Let's put all these ideas together, without using TW. Next, we'll see how TW simplifies this a little. Here's the JavaScript:

var scene = new THREE.Scene(); var renderer = new THREE.WebGLRenderer(); var canvasElt = renderer.domElement; document.body.appendChild(canvasElt); renderer.setSize(canvasElt.clientWidth,canvasElt.clientHeight); renderer.setClearColor( 0xdddddd, 1);

You can see the whole code in action in Simple Camera Without TW

### Using TW

TW's `mainInit()`

function takes a renderer and a scene as its
arguments, extracts the HTML canvas element from the renderer, and adds it
to the document. It also sets its size and clears it to light gray.

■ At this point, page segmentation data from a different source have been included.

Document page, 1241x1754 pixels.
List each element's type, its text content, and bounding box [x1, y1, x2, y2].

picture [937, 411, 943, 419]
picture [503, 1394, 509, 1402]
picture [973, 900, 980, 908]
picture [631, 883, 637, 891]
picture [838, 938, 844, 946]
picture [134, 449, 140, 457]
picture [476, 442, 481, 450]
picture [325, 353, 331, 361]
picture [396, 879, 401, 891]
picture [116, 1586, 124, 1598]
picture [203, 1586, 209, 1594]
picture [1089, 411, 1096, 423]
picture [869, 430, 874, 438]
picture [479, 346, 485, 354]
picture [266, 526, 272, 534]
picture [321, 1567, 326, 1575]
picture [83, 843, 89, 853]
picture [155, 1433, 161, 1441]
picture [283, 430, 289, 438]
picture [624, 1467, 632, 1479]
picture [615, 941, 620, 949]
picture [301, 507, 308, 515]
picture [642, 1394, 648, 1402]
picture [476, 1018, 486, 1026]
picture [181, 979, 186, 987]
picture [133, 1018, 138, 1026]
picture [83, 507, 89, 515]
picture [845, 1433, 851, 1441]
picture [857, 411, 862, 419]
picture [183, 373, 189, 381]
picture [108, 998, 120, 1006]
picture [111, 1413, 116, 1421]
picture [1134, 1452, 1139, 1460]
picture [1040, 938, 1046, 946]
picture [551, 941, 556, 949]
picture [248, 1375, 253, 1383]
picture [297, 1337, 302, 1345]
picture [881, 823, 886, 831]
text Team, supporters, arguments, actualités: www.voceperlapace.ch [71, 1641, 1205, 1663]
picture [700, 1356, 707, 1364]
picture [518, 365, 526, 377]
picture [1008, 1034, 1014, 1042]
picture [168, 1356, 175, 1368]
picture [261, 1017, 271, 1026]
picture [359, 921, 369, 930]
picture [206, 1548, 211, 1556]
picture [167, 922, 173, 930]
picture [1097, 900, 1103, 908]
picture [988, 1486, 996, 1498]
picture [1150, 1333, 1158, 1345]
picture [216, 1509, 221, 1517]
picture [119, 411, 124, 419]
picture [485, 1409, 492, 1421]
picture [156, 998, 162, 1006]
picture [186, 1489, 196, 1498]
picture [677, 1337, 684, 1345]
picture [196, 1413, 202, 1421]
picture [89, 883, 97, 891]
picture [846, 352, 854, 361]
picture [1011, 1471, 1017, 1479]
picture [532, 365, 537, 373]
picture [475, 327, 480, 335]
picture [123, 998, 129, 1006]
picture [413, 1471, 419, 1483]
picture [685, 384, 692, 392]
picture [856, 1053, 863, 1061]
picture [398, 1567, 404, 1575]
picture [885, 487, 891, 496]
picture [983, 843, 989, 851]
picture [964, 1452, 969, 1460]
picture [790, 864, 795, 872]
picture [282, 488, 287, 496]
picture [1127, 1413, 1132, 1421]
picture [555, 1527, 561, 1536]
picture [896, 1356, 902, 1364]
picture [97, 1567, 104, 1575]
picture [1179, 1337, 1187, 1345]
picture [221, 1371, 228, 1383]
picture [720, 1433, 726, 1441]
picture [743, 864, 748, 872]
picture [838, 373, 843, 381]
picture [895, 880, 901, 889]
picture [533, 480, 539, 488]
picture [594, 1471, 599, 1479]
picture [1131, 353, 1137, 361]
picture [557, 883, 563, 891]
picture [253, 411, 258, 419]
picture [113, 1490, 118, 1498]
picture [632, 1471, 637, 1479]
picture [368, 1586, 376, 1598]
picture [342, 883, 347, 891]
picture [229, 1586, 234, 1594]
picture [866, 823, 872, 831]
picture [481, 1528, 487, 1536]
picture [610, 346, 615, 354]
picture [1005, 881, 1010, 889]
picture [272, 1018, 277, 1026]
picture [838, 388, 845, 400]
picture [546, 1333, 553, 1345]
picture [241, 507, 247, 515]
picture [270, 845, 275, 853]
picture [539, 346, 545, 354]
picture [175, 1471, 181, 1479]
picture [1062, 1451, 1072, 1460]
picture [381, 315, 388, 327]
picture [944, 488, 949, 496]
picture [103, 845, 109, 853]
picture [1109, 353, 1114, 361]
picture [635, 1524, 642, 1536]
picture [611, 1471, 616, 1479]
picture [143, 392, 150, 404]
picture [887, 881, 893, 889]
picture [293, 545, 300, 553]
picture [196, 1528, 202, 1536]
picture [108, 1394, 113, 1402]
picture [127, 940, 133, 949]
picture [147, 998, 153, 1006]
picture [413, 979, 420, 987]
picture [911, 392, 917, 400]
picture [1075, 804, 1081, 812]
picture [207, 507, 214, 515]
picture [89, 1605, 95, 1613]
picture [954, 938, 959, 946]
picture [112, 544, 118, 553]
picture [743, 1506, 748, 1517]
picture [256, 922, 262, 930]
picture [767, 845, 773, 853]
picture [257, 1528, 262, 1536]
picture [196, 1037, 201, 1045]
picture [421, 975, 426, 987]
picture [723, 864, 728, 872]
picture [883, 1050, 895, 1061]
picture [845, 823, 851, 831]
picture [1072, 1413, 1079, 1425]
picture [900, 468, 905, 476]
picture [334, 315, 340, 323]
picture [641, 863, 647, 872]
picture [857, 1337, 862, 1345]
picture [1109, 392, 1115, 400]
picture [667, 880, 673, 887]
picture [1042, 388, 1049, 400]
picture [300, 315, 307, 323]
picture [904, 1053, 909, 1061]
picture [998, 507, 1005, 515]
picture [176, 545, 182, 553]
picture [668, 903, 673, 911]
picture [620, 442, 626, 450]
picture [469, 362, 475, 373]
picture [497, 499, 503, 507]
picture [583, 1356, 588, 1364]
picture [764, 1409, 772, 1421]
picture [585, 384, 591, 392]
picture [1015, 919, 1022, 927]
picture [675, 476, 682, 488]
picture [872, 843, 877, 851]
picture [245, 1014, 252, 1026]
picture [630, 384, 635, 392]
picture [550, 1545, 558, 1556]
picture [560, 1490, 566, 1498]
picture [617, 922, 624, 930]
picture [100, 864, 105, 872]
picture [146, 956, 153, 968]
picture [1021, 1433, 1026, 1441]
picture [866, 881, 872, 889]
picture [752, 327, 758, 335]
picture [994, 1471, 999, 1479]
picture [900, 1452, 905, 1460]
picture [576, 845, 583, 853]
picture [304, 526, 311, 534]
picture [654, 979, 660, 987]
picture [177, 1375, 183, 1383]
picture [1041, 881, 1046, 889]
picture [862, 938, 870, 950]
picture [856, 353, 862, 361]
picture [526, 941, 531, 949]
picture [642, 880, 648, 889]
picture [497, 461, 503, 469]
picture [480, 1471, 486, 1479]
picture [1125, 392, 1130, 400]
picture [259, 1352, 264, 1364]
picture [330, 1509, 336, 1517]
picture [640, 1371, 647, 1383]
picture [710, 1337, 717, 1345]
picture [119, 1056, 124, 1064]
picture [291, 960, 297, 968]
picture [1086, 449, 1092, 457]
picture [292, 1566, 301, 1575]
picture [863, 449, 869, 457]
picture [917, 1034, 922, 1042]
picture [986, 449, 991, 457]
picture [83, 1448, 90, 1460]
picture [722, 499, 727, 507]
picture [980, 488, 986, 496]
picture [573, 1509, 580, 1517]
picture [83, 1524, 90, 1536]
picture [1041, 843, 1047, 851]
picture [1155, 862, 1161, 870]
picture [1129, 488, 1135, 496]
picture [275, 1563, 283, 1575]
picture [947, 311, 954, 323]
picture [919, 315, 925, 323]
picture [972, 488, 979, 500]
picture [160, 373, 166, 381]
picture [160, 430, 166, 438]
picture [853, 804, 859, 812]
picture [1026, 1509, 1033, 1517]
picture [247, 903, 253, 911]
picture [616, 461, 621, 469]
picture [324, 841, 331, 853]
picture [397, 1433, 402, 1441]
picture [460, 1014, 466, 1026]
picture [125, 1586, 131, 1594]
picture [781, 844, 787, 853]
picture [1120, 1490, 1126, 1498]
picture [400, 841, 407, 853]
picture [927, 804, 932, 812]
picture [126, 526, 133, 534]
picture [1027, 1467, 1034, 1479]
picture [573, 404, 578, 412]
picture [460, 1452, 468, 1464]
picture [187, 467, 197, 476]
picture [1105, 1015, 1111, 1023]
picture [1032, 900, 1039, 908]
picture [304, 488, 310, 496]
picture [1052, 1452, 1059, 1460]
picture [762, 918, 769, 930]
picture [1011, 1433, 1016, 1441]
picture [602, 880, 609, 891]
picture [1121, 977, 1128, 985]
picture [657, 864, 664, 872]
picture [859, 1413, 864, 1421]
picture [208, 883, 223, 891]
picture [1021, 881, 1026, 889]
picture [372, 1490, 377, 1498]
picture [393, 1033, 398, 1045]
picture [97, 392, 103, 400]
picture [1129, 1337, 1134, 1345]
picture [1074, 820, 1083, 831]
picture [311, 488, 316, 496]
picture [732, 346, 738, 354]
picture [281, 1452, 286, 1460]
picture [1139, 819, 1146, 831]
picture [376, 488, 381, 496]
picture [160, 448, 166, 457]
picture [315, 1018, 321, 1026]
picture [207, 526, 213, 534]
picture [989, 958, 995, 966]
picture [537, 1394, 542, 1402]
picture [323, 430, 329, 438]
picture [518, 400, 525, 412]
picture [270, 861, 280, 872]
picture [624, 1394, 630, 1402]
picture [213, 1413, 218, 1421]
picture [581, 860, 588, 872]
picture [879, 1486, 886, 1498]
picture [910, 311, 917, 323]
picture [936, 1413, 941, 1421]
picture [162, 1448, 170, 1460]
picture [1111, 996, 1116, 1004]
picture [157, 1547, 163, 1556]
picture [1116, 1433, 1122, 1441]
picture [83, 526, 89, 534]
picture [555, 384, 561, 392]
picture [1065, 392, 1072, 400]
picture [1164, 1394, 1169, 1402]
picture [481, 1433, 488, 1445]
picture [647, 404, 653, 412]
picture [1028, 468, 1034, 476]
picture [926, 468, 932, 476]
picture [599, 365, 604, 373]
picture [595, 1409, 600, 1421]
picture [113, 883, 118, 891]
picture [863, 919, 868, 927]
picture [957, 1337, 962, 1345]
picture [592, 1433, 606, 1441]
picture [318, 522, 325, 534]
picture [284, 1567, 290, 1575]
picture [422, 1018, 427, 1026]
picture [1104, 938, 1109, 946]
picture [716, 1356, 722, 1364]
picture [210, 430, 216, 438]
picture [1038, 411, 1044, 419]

Here is the JavaScript code:

var scene = new THREE.Scene(); var renderer = new THREE.WebGLRenderer(); TW.mainInit(renderer,scene);

You can see the whole code in action in Simple Camera With TW

## Other Terminology

The following terms are commonly used for different kinds of motions for cameras and such.

- pan: rotating a fixed camera around a vertical axis
- tilt: rotating a fixed camera around a horizontal axis
- zoom: adjusting the lens to zoom in or out (this adjusts the frustum)
- roll: rotating a camera or a ship around a longitudinal axis
- pitch: same as tilt, but for ships and airplanes
- yaw: same as pan, but for ships and airplanes
- strafe: moving a camera along a horizontal axis; this terminology is used in video games I believe.